__Work task__. Locate each line in the records that contains the string "人気キャラクター投票" and copy those lines.

__Available data__.
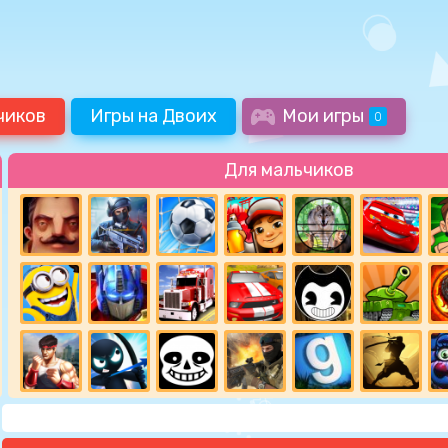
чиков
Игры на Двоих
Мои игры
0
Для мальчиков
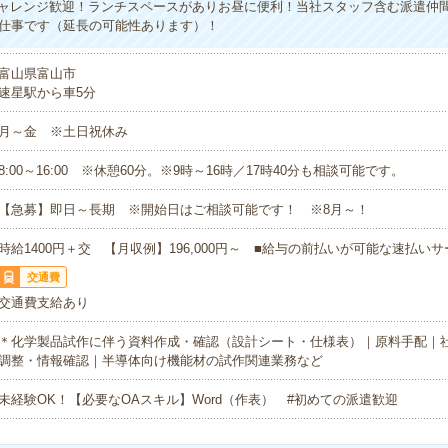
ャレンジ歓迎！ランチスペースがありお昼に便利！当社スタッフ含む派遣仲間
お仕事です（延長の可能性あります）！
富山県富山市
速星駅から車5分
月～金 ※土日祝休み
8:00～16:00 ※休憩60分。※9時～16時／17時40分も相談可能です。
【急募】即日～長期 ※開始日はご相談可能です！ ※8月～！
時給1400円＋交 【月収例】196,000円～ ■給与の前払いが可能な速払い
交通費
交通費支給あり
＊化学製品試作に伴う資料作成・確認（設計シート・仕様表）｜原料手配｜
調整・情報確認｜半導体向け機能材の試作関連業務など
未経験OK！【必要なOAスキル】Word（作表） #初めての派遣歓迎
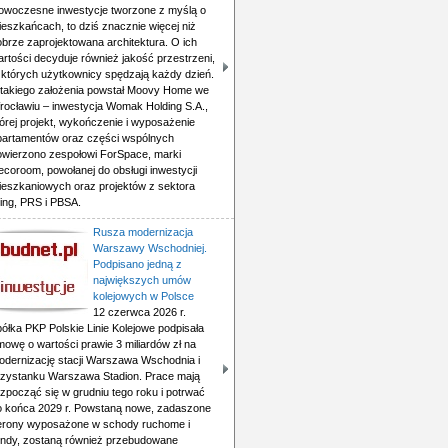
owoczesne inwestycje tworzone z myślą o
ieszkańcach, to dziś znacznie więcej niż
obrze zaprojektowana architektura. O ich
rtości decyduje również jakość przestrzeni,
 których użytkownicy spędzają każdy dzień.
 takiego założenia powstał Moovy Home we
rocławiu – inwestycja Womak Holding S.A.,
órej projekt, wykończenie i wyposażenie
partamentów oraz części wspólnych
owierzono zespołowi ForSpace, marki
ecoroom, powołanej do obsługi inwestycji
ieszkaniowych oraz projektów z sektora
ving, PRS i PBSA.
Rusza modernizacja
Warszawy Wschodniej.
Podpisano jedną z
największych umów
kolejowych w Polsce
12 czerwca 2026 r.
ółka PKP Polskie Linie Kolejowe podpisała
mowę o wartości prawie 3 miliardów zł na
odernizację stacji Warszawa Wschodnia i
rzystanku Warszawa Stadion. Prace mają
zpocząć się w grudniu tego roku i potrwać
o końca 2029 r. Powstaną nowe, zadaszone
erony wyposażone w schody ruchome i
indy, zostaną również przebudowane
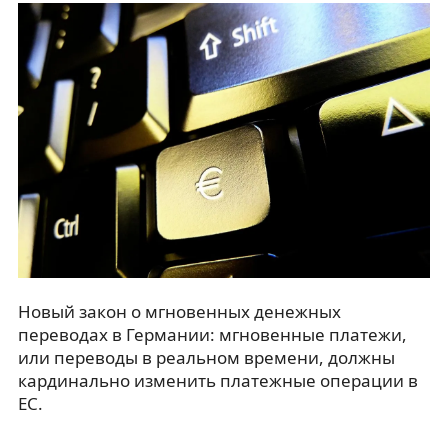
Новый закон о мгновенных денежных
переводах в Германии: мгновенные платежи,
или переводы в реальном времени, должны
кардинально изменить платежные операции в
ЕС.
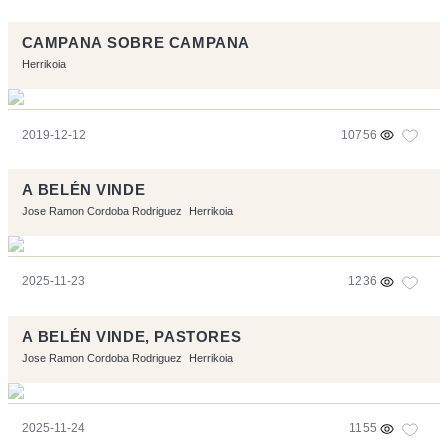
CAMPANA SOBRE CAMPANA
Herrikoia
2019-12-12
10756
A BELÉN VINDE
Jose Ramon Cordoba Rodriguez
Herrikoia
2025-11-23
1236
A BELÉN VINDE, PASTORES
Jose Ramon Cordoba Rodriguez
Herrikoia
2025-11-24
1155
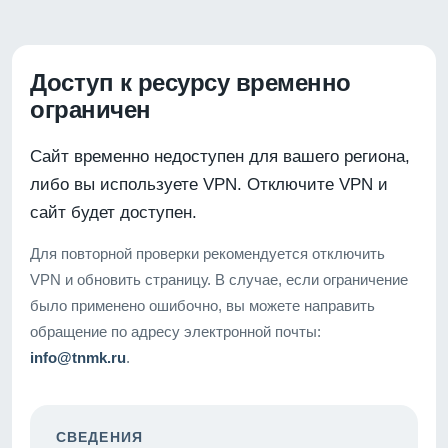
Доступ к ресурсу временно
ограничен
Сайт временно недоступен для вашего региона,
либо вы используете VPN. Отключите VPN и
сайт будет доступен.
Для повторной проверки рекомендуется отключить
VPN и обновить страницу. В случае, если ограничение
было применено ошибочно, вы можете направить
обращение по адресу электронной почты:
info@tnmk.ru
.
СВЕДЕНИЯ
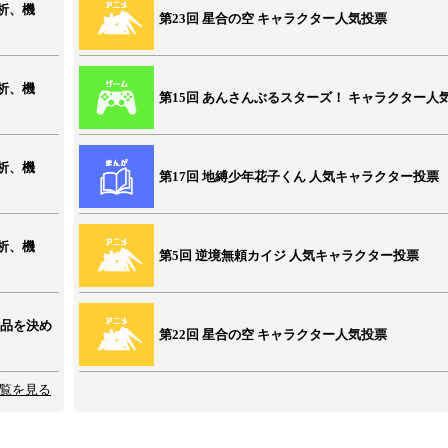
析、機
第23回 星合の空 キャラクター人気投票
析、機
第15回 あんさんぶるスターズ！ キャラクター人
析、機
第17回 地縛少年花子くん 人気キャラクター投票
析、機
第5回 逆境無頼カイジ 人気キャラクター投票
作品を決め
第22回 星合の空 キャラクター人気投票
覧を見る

__Exercise solution__.
第17回 地縛少年花子くん 人気キャラクター投票
第5回 逆境無頼カイジ 人気キャラクター投票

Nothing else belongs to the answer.